--- START OF READING PASSAGE ---

The lechonería was in a pretty typical rustic Colombian style, with the whole restaurant made of wood, and it was built from what appeared to be an old church. It almost felt like a ranch you’d come across driving through Texas! There was a nice yard, complete with a cartoon-themed bounce house, and you could see the food being prepared from the road. It felt like a classic Colombian roadside stop. Our tour guide, Yan, told us that it’s one of his favorite places to go, and he did give, indeed, a pretty good recommendation!
We kept on driving, as he talked to us about the sites we were passing, the different crops growing around, and how we’re enjoying our time in Colombia. He spoke perfect English, which was for sure helpful, though we tried to use a decent amount of Spanish as to not exclude Cata too much. But in the end, it was a Colombian road trip, nothing more. The area we were visiting was quite historic, with lots for me to talk about, but we just enjoyed our drive in the meantime.
So the lake we were vising, this Lake Peñol-Guatapé, is not a natural lake. It’s a reservoir for a hydroelectric plant. We actually came at a funny time, because nowadays, they’re draining more of the lake than they have in the past. Since October, Peru and Ecuador have been buying electricity from Colombia, resulting in a noticeable drop in the water level. Properties you can tell used to be waterfront are now a couple dozen yards from the water, and like in the Amazon with its water level that changed with the seasons, things that had spent decades underwater had a different discoloration that those that had stayed dry. But what makes the area so cool, so beautiful, is that it’s an artificial lake that filled in a hilly—maybe even mountainous—area. So when you look at the area from above, you’ll notice that the lake isn’t one big wide open body, rather, several small intimate inlets with plenty of real estate, bridges, and pretty views.
Satelite View of the Reservoir
Everything here was so colorful. The water was this bright shade of teal, which came from the plants that grow where land used to be, and all the plants were bright green, teeming with life. The soil was dark red, and the sky could not have been bluer. Now, I loved the fact that we were taking this tour on a speedboat at this point, and after spending three summers out of Michigan, I’ve missed my time on a speedboat… It was good for my soul, it revitalized me, and made me feel like missing the 4th of July the week before wasn’t that bad of a choice. Because I felt like I was the king of the world on that boat.
We passed a cross jutting out of the water. It was hollow, a frame of what it used to be. But we’d seen this cross before—it was in the town of Peñol. But in Peñol, it was whole, here, it was a ghost. This ghost cross represents the tragedy of what happened to the town of Peñol. Peñol used to be right here, under the water. They were a thriving village, just like any other, at the base of one of these hills. But when plans were created to construct the hydroelectric dam, there was no consideration for Peñol. They were pushed out, forced to relocate to their current spot. In this area of Colombia, buildings are made of a mix of sand and manure (we’ll get to this later), and therefore, what was of the city no longer exists. Even underwater. It all eroded, dissolved away.

--- END OF READING PASSAGE ---

**PROBLEM SET**
1. In the Guatapé travel account, list each color the paragraph beginning "Everything here was so colorful" gives to a feature of the scenery, along with the feature it describes.
2. What does the Guatapé travel account say has caused the noticeable drop in the lake's water level?
3. Extend the Guatapé travel account past its final sentence.
The records play no part in this.

--- START OF DATASET ---

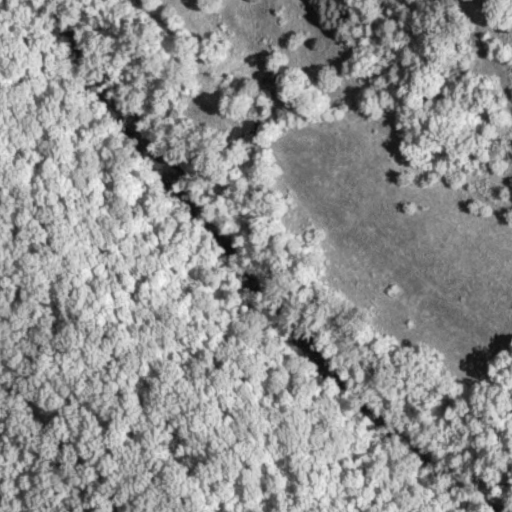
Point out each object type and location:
road: (476, 21)
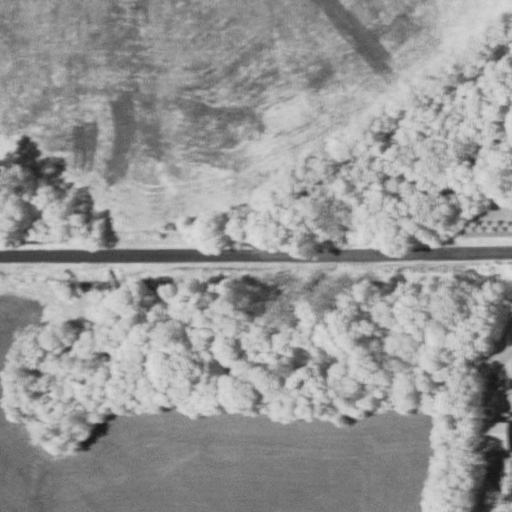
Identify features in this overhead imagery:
road: (368, 135)
road: (256, 254)
building: (501, 380)
building: (498, 435)
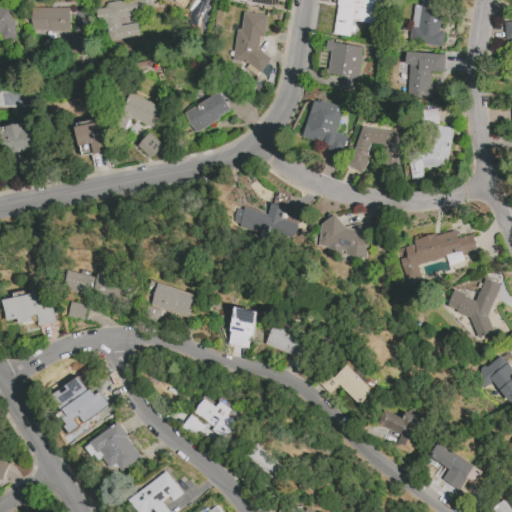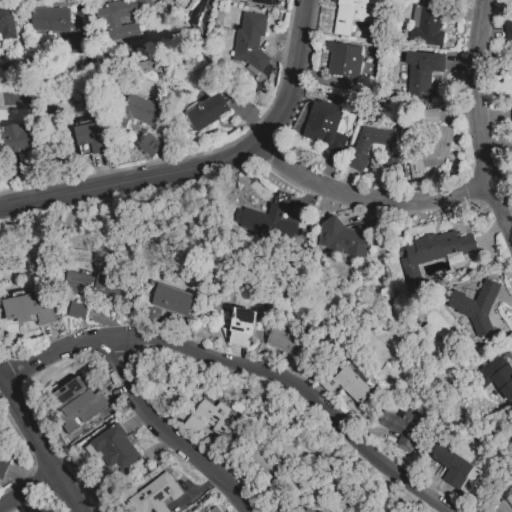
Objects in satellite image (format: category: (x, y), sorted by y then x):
building: (263, 2)
building: (353, 14)
building: (121, 17)
building: (6, 23)
building: (427, 23)
building: (57, 27)
building: (508, 31)
building: (250, 41)
building: (250, 41)
building: (345, 63)
building: (422, 73)
building: (142, 110)
building: (511, 110)
building: (207, 111)
building: (206, 112)
road: (482, 119)
building: (324, 126)
building: (90, 135)
building: (16, 139)
building: (149, 145)
building: (374, 146)
building: (430, 148)
road: (48, 196)
road: (372, 196)
building: (266, 221)
building: (265, 222)
building: (342, 237)
building: (342, 238)
building: (440, 248)
building: (433, 251)
building: (94, 285)
building: (100, 287)
building: (171, 299)
building: (171, 300)
building: (476, 304)
building: (476, 306)
building: (26, 309)
building: (28, 309)
building: (77, 311)
building: (241, 327)
building: (242, 327)
building: (284, 340)
building: (288, 342)
road: (242, 363)
building: (497, 376)
building: (498, 376)
building: (348, 384)
building: (349, 387)
building: (84, 406)
building: (212, 413)
building: (218, 416)
building: (401, 428)
building: (392, 429)
road: (166, 433)
building: (114, 448)
building: (113, 451)
building: (265, 460)
building: (262, 463)
building: (450, 465)
building: (451, 466)
building: (2, 469)
road: (27, 491)
building: (155, 494)
building: (155, 495)
building: (501, 507)
building: (503, 508)
building: (215, 509)
building: (294, 509)
building: (214, 510)
building: (286, 511)
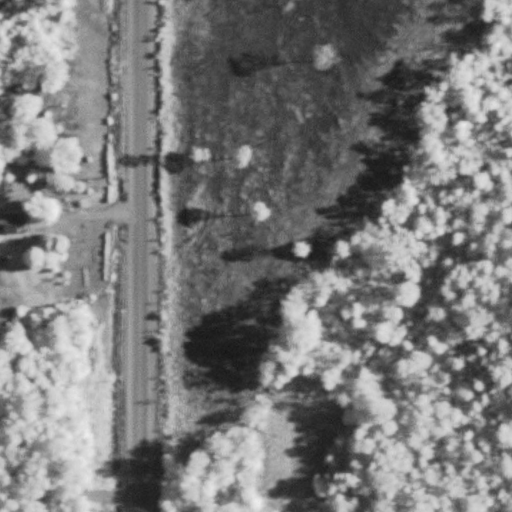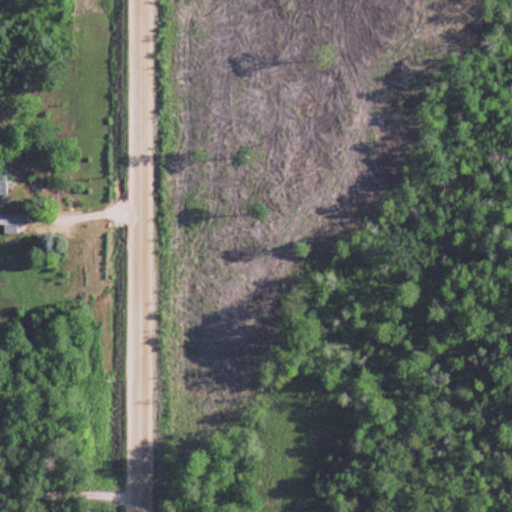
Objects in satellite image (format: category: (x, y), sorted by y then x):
building: (3, 180)
building: (13, 223)
road: (137, 256)
road: (68, 494)
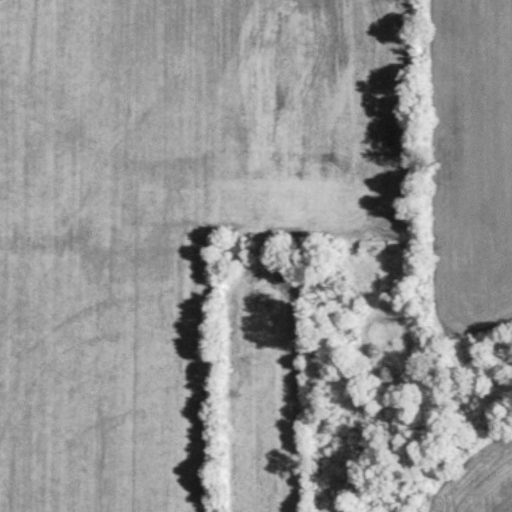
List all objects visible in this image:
building: (379, 244)
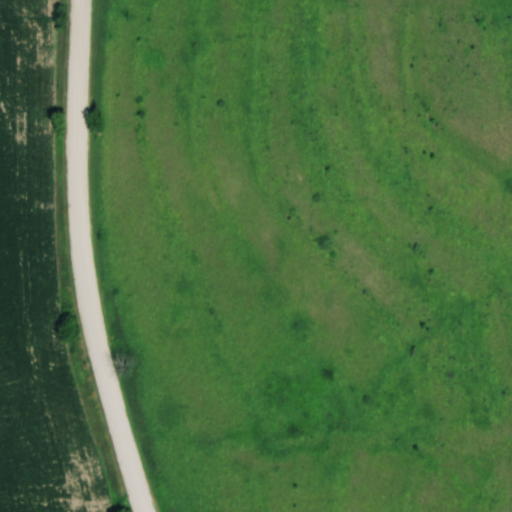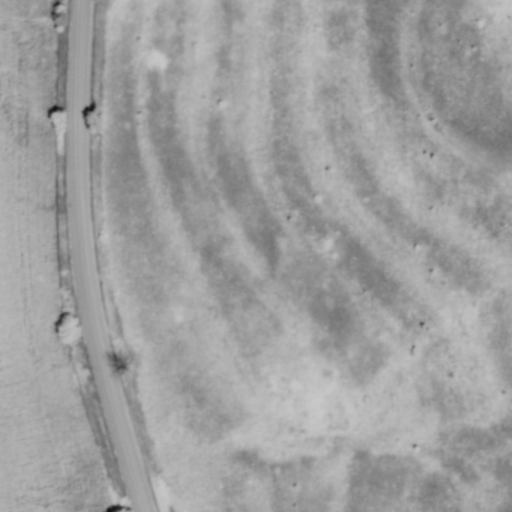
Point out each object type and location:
road: (83, 259)
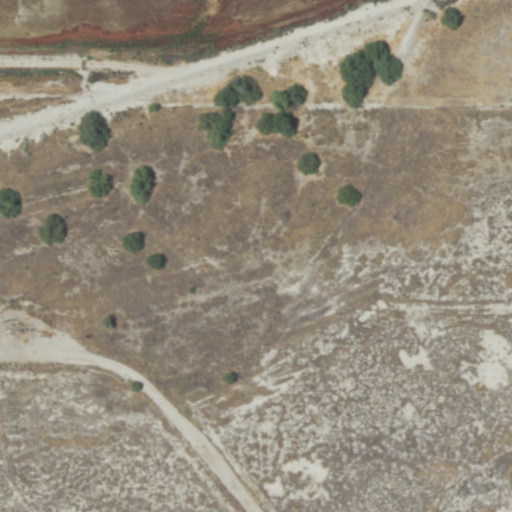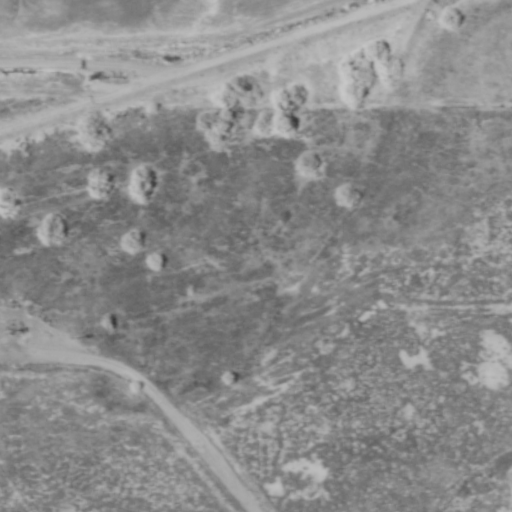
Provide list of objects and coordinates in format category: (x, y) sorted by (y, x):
road: (186, 60)
road: (149, 390)
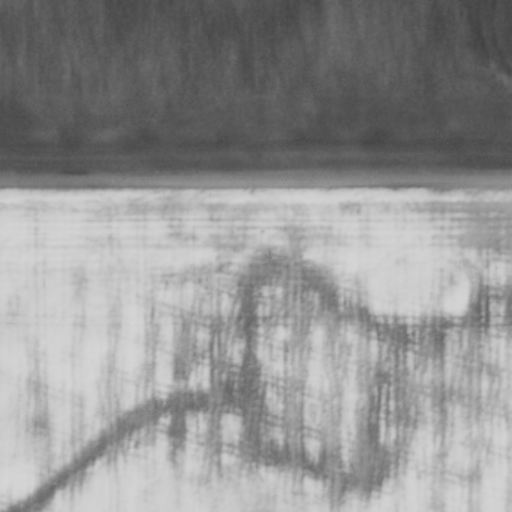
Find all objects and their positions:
road: (256, 173)
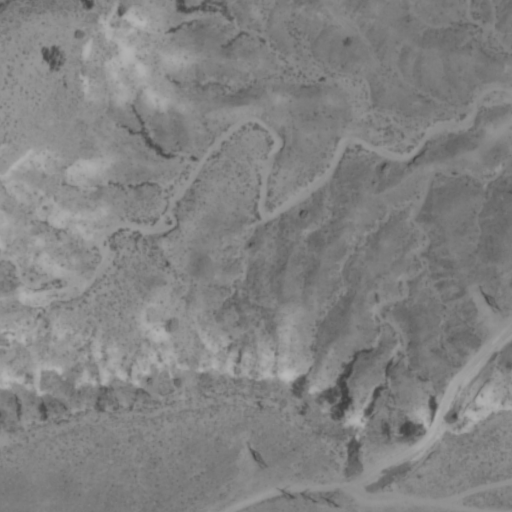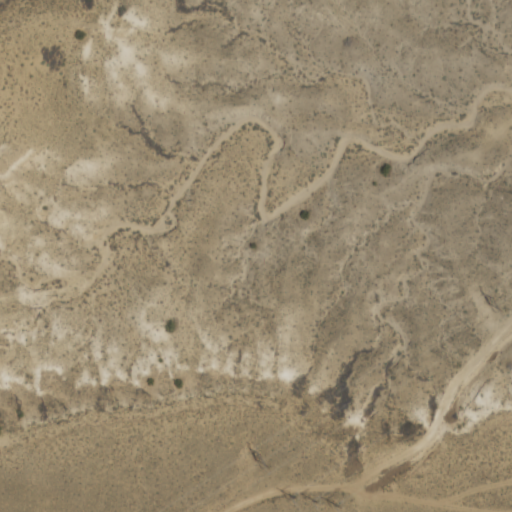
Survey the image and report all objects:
power tower: (499, 304)
power tower: (264, 461)
power tower: (313, 500)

--- END OF DATASET ---

**ANSWERS TO EACH TASK**
1.
- Teal: the water
- Bright green: the plants
- Dark red: the soil
- Blue: the sky

2. Since October, Peru and Ecuador have been buying electricity from Colombia.

3.
Peñol also lost their major tourist attraction, La Piedra de Peñol, or nowadays, El Peñol de Gutatapé. La Piedra is this giant rock sticking out of the earth in this area. We passed it while crossing the many bridges and narrow passes entering this district, and it is quite impressive. It’s all natural, and has been there for as long as people have been keeping records there. It’s privately owned nowadays, by the family of the man who first climbed it, and all the restaurants and hotels within walking distance are also owned by that family. It’s a little unethical, it sounds, but it brings in a lot of tourism to Peñol and Guatapé. When Peñol was relocated, Guatapé, as the now closer town, took de facto control of the stone. To establish their dominance, they started to paint the word Guatapé onto the stone, only for it to cause a massive stink with their neighbors in Peñol. The project was abandoned mid way, and now, just the letters “GI” are on the rock (The I being the left half of the unfinished U).
A couple different views of the Piedra de Peñol
Anyways, back to the boat! Because I love boats. But if there’s a few things I love more than boats, abandoned buildings are one of them. And we were taking a boat to an abandoned building, so what better combination of awesome things, huh? Our next stop was Hacienda La Manuela, a gift from Pablo Escobar to his daughter Manuela for her 15th birthday (dad, I expect this for my next birthday gift, please). The place was purely a vacation house, though it was never used. Before it could be “christened,” it was blown to smithereens by the Cali Cartel agents, hoping to assert their dominance over Escobar.
In the building process, Escobar insisted that many species of exotic trees be brought to the property, and for that, you see species of Spanish moss, bamboo and eucalyptus trees, just to name a few. In other places, Escobar brought in exotic animals (including the Rhino, which is now a dangerous, invasive species to the Colombian jungle), but at La Manuela, it was just these trees.
Some of the many different species of exotic trees
The whole area was beyond beautiful, and the abandoned building was so in touch with the nature around it that it felt almost like it belonged there, despite nothing about it, nor its nature, being natural. There was an overwhelming feeling of awe, of beauty, of calm from being at La Manuela that I just didn’t want to go away.
The dog in the video's name is Pablito Escobar ;)
We headed back into town, where we saw a procession towards their cathedral, celebrating the virgin of drivers. It was one of those Catholic processionals I’ve seen all over Seville and Peru, where they carry flowers and a statue of the virgin on their shoulders, all while kids and adults walk down the streets, well dressed, and into the Cathedral.
Walking around the city, I was not amazed by how colorful it was—that much I’d been told by pretty much anyone who’s ever been—but rather what “kind” of colorful it is. Whereas much of the Caribbean, northern Colombia included, have these colorful, pastel blue and pink buildings, Guatapé was nothing like that. Guatapé was bright, not pastel. The colors popped, and they were not a pretty backdrop, but rather, a focus of attention. It was almost something that I’d expect more in Ethiopia rather than in Colombia, and I was so taken aback by it.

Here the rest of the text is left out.